Machine Learning Engineering Standards
This skill covers the end-to-end lifecycle of building and deploying ML models, from simple regressions to complex neural networks.
1. Problem Framing
- Supervised vs Unsupervised: Do we have labeled data (e.g., patient outcomes)?
- Regression vs Classification: Are we predicting a number (blood sugar level) or a category (Risk: High/Low)?
- Baseline: Always establish a dump heuristic baseline (e.g., "Predict the average") before training a model. If your model doesn't beat the average, it's useless.
2. Data Engineering (Feature Store)
- Garbage In, Garbage Out: 80% of ML is data cleaning.

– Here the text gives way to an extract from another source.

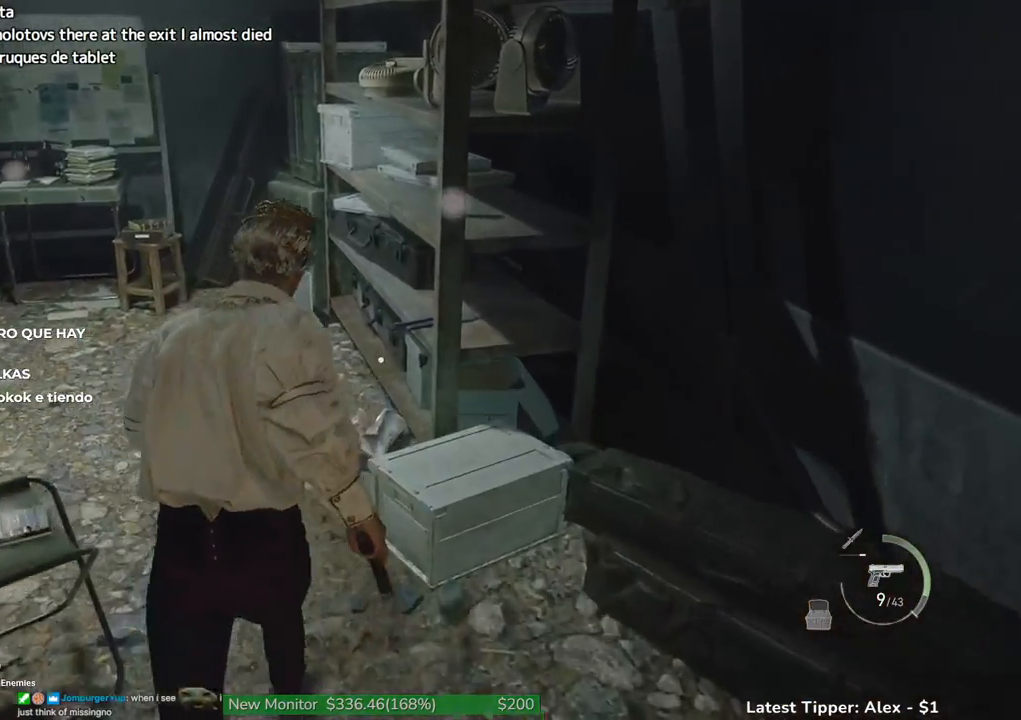
{"keys": ["f", "shift", "w"], "mouse": [], "events": [[466, "f", "down"]]}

- Normalization: Scale inputs (0-1 or -1 to 1). Neural networks fail with unscaled data.
- Categorical Encoding: One-Hot Encoding vs Embeddings.

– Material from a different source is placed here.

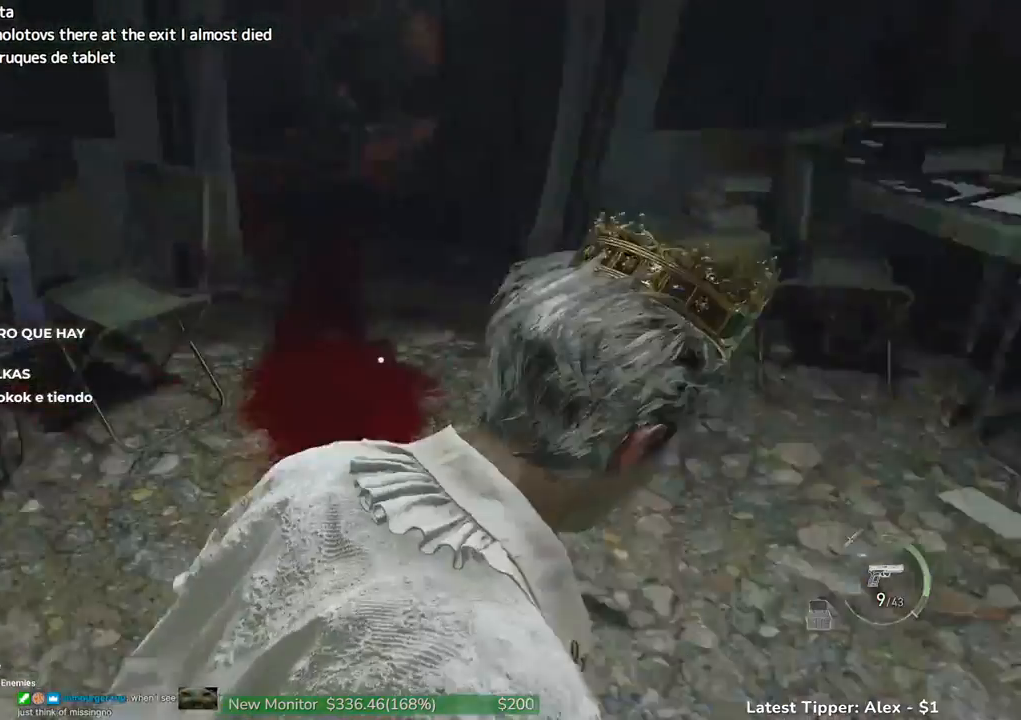
{"keys": ["shift", "w"], "mouse": [], "events": [[16, "f", "up"]]}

- Splitting: STRICT separation of Train / Validation / Test sets to avoid data leakage.
3. Model Selection Strategy
- Tabular Data (Excel, SQL): XGBoost / LightGBM / CatBoost usually beat Deep Learning.
- Unstructured Data (Images, Text): Deep Learning (Transformers, CNNs).
- Start Simple: Logistic Regression -> Random Forest -> Gradient Boosting -> Neural Net. Don't jump to Deep Learning immediately.
4. MLOps (Deployment)
- Model format: ONNX is the universal standard for portability.
- Serving:
- Realtime: API (FastAPI) wrapping the
model.predict(). - Batch: Nightly jobs processing thousands of rows.
- Realtime: API (FastAPI) wrapping the
- Drift Monitoring: Models rot. Monitor the input distribution. If inputs change (e.g., "Patient age range changed"), retrain.
5. Evaluation Metrics
- Accuracy is misleading (especially in imbalanced medical data).
- Use Precision (False Positives matter?) vs Recall (False Negatives matter?).
- For medical screening, Recall usually wins (better to have a false alarm than miss a diagnosis).